If you’ve been grocery shopping recently, you may have noticed the many non-dairy milks populating the beverage aisle. Finding a dairy alternative can quickly become overwhelming if you’re not entirely sure which milk is best for you. Though any non-dairy milk works with the restrictions of a vegan or dairy-free diet, not all of them are equal in terms of nutritional benefit, taste and culinary use. Here’s how they stack up:
Soy milk has been the most successful of the non-dairy milks in spreading to the mainstream: you can get a soy latté or grab a travel-friendly carton at a gas station. This is because soy milk is the most comparable to cow’s milk in the amount of protein it provides, which is about 8-11 grams per cup.
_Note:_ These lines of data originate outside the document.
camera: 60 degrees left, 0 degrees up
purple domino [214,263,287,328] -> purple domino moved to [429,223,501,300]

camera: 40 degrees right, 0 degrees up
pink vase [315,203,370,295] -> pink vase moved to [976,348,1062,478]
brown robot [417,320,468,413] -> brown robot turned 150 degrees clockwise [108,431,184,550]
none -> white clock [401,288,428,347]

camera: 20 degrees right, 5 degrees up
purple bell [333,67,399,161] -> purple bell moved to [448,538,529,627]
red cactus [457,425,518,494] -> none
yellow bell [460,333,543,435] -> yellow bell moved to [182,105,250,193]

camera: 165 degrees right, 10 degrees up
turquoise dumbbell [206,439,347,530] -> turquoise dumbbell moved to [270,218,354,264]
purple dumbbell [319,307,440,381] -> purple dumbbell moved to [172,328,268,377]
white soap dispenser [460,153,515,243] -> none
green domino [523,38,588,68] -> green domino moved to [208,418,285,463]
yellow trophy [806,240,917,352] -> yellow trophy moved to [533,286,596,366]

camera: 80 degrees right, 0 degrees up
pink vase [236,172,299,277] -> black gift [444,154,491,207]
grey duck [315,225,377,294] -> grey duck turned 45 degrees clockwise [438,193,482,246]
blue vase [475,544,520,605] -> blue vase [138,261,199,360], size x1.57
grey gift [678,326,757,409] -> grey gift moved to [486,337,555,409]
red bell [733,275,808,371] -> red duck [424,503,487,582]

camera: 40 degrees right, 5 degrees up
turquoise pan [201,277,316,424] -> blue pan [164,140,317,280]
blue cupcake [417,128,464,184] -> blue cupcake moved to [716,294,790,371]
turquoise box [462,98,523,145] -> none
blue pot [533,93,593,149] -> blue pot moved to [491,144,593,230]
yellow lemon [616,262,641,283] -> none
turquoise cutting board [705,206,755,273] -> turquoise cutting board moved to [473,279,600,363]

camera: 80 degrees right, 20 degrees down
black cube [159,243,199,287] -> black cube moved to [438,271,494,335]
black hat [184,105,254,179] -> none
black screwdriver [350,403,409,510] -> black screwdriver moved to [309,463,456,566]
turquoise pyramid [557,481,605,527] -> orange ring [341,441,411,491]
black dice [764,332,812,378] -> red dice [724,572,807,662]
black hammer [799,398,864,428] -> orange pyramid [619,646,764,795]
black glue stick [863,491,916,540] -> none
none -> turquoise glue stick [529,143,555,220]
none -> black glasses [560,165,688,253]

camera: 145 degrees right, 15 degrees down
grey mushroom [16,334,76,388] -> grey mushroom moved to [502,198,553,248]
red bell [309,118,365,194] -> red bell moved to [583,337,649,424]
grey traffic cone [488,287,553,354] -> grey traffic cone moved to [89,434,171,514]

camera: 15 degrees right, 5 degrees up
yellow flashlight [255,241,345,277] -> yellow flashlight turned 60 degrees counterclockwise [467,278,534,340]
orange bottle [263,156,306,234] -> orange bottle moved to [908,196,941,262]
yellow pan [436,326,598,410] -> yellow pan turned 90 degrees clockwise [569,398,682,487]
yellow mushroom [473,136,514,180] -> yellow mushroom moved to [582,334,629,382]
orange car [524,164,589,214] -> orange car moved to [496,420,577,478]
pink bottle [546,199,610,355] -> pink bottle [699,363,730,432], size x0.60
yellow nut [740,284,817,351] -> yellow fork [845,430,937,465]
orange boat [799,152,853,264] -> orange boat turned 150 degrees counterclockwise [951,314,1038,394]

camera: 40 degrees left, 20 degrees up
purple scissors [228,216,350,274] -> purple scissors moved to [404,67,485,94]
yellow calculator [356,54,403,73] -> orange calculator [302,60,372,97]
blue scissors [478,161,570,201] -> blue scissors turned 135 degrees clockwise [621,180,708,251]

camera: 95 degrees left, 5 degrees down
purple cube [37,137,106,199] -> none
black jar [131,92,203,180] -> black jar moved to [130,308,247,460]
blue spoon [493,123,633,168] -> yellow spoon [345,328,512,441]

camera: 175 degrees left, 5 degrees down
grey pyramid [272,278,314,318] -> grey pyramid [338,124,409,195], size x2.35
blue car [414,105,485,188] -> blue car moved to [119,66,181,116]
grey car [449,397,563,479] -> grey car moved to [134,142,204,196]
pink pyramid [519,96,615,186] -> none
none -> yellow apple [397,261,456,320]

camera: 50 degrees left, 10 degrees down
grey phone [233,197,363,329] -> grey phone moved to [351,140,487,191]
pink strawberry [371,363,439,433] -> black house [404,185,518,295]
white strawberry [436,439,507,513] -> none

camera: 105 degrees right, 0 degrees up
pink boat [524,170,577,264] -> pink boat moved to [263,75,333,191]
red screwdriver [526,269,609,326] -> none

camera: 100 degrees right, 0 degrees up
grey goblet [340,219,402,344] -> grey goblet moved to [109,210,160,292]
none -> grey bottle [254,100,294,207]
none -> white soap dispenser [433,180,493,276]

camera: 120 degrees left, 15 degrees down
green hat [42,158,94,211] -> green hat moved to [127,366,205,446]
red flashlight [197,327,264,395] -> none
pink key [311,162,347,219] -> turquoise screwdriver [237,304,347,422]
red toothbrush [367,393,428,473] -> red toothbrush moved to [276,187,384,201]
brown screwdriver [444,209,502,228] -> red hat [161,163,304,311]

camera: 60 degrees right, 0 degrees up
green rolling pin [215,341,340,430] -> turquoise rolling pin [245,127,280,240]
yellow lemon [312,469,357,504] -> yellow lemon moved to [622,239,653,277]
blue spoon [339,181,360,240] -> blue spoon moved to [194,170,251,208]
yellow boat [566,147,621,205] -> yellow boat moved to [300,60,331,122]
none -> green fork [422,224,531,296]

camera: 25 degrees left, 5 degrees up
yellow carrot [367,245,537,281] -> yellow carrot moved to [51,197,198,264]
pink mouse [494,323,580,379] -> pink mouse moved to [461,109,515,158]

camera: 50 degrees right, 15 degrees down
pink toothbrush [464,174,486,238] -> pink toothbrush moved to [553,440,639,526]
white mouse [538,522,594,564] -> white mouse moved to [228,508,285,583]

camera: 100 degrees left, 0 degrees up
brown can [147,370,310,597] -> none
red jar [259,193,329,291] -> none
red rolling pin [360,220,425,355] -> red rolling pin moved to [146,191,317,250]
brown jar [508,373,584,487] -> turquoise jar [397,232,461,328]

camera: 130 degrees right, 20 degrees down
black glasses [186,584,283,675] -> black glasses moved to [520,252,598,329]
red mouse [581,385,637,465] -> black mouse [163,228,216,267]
Thus, soy milk is a healthy option for vegans looking to meet their protein needs. Soy milk is great for baking and cooking because of its relatively high fat content. This fat lends a yummy creaminess to anything from ice cream to pasta sauce to waffle batter.
Offering the least in terms of fat and calories, almond milk is the best choice for those who want a lighter milk option. Though typically low in protein and fiber, you can find a protein-enriched almond milk (just expect it to cost a little more). It’s also naturally high in vitamin E and heart-healthy monounsaturated fats. Almond milk is becoming increasingly popular because of its smooth, nutty taste. Try using it to make hot chocolate, chai lattés or smoothies. It also adds a sweet dimension as a dairy substitute in baked goods.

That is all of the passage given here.